Lemongrass Chilli Chicken (Gà Xào Xả Ớt) Recipe
500g chicken thigh fillet, cut into bite size pieces
1/2 small onion, sliced in chunks
2 chillies, de-seeded and finely chopped
2 glove garlic, finely chopped
2 tablespoon finely chopped lemon grass (white part only)
oil for frying
2 chillies, de-seeded and finely chopped
1.5 tablespoons finely chopped lemongrass (white part only)
2 gloves garlic, finely chopped
2.5 tablespoon fish sauce
1.5 tablespoon sugar
In a medium bowl, combine the ingredients for the marinade with the chicken pieces. Cover and leave to marinate in the fridge.
Before cooking, have all your ingredients prepared and ready to go.
Heat a wok or a non-stick pan over medium-high heat, add oil. Then add garlic and cook for 15 seconds. Add lemongrass and chillies and saute until fragrant. Add chicken and toss to combine. Cook for 1-2 minutes until chicken is caramelised and added the onion. Toss and cook until chicken is cooked and remove from heat. Serve on steamed rice with sliced tomatoes, lettuce and cucumber.
Bún riêu is a crab noodle soup with many colours and flavours. So I may have cheated by using the bún riêu flavouring from a can, but if there ever was a time to use canned flavouring for a dish this would be the one time. The aroma and flavours from this canned bún riêu flavouring is just so intense. This is the only dish my mum never makes from scratch. I haven’t had bún riêu made from scratch to know the true flavouring of this dish.
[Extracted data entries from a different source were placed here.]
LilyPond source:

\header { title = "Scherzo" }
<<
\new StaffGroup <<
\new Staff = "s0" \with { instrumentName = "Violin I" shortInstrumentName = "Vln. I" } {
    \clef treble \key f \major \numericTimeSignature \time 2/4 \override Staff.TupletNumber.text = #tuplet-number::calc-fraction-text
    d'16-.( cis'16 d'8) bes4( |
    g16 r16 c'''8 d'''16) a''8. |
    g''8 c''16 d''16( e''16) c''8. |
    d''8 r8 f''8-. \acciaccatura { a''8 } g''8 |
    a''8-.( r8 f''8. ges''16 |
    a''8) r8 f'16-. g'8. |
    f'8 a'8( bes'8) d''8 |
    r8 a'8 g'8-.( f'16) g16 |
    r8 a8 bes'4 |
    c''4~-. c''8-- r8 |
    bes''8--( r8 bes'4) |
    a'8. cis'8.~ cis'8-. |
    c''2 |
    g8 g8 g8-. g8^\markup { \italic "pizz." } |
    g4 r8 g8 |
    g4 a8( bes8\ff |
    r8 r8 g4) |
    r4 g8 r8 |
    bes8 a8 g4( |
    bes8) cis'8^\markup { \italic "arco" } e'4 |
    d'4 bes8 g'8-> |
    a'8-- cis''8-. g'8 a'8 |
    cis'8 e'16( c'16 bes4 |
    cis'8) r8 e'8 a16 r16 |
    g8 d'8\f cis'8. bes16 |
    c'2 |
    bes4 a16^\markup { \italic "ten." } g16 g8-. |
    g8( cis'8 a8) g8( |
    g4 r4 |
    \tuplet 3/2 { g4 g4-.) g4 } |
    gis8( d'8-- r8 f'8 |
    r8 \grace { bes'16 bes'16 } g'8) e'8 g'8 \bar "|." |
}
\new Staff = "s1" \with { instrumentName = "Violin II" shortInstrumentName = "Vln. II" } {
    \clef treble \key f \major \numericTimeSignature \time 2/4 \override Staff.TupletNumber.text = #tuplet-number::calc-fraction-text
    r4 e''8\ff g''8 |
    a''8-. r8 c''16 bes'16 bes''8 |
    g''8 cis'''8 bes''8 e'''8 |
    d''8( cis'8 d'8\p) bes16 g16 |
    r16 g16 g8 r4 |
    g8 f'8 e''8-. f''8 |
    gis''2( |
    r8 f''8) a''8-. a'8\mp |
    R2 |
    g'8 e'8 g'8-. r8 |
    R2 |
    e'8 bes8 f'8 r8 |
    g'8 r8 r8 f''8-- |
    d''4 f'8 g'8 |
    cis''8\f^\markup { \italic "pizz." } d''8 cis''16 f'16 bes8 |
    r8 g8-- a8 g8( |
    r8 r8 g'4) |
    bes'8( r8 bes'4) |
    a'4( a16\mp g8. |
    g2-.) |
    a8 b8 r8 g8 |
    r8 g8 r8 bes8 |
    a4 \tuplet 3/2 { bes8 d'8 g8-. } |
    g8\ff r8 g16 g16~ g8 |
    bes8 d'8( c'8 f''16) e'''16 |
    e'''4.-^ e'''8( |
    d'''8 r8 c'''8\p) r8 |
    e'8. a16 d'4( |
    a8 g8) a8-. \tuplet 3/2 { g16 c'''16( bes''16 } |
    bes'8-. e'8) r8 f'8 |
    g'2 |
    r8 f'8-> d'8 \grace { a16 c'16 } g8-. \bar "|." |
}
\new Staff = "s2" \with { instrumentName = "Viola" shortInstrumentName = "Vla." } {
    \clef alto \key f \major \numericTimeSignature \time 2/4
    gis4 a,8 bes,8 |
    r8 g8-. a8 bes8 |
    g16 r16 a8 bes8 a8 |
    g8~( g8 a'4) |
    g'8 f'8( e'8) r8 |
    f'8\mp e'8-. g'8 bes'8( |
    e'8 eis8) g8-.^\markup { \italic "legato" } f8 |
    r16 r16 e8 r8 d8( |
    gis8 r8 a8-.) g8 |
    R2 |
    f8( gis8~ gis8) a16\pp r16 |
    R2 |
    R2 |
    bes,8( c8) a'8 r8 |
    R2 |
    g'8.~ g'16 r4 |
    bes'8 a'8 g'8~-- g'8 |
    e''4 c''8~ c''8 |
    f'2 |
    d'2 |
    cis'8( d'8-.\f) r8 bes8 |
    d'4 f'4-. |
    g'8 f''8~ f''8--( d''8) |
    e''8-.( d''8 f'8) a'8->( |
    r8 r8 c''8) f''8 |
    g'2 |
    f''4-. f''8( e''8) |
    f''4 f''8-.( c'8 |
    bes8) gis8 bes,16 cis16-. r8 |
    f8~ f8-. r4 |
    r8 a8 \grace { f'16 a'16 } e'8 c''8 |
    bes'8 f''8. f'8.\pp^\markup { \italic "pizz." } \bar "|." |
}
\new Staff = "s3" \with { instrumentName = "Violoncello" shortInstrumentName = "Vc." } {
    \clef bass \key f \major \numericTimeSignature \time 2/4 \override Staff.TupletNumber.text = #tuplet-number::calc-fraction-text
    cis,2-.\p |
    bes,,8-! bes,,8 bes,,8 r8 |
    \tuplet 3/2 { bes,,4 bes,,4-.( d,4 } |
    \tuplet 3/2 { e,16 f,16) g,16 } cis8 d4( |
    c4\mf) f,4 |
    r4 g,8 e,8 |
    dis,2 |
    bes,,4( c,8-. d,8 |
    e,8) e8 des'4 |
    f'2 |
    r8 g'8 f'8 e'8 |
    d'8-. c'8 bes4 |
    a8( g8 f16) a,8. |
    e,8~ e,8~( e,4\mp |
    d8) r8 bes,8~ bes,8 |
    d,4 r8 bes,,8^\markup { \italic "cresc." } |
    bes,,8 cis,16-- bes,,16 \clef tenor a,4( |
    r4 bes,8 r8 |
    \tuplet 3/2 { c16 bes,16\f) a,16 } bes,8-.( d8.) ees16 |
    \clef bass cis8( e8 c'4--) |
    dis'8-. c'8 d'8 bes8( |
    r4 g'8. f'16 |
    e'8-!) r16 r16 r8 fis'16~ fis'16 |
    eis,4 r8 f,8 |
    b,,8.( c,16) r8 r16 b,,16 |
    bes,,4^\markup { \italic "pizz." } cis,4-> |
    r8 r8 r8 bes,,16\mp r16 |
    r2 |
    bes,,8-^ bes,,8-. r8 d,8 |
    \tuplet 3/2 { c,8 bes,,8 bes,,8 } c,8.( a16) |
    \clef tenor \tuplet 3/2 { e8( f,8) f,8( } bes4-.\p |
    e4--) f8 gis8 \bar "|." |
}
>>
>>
To make bún riêu from scratch would involve removing shells from many crabs and then pounding them and mixing with shrimp paste to create the broth. But my cheat method is so tasty and easier so I’m sticking with it.
Bún riêu has a unique delicate crab meat mixture which floats to the top of the soup once cooked called “riêu”. I use the canned bún riêu flavouring to mix with crab meat and egg to create the crab mixture. I prefer mine to be more formed and care is taken when ladling the mixture into the soup and let the mixture set slightly before I dropping it completely into the soup pot.
Water spinach is the special vegetable that accompanies bún riêu along with fresh herbs, bean sprout, coriander, chopped spring onion. I split the water spinach stems by hand which was a little time consuming but you can get a device which does the job quite easily (available at asian groceries).
Bún Riêu Cua -Vietnamese Tomato and Crab Noodle Soup Recipe
Serves 6 – 8
2kg chicken bones
6 litres of water
1 brown onion, quartered
1 kg ripe tomatoes
1 packet of fried tofu, cut in halves
1 packet of dried vermicelli noodles
Crab meat mixture
150 – 200g crab meat
can of prawn in spices
Spring onion, green part thinly sliced
Lime, cut into wedges
Shrimp paste (optional)
To get clear stock, parboil the chicken bones first. To do this, add bones and cover with water. Boil vigorously for 15 minutes. Pour the water, rinse the chicken bones and was the pot.
In the clean pot, add 6 litres of water and add the chicken bones. Bring to the boil and then reduce the heat to simmering. Scoop out the scum that rises on top. Add the onion. Leave to boi for 1.5 – 2 hours.
In a large bowl, add the crab meat, can of crab meat in spices and eggs. Mix well. Set aside and refrigerate.
After 1.5 – 2 hours, drain the stock through a strainer into another pot. Bring to a boil and season with salt, fish sauce and sugar. Add tomatoes and tofu. Cook for about 15 minutes on a simmer.
On a Scoop up one ladle of the crab meat mixture and hold it in the stock until it starts to set, then use another spoon to help gently release the mixture into the stock. Repeat this process with the remaining mixture.
To serve, divide the noodles into bowls. Gently spoon the crab mixture on top of the noodles, and ladle soup, tomatoes and tofu into bowls. Garnish with spring onion and coriander. Serve with lemon, bean sprouts, fresh herbs and water spinach.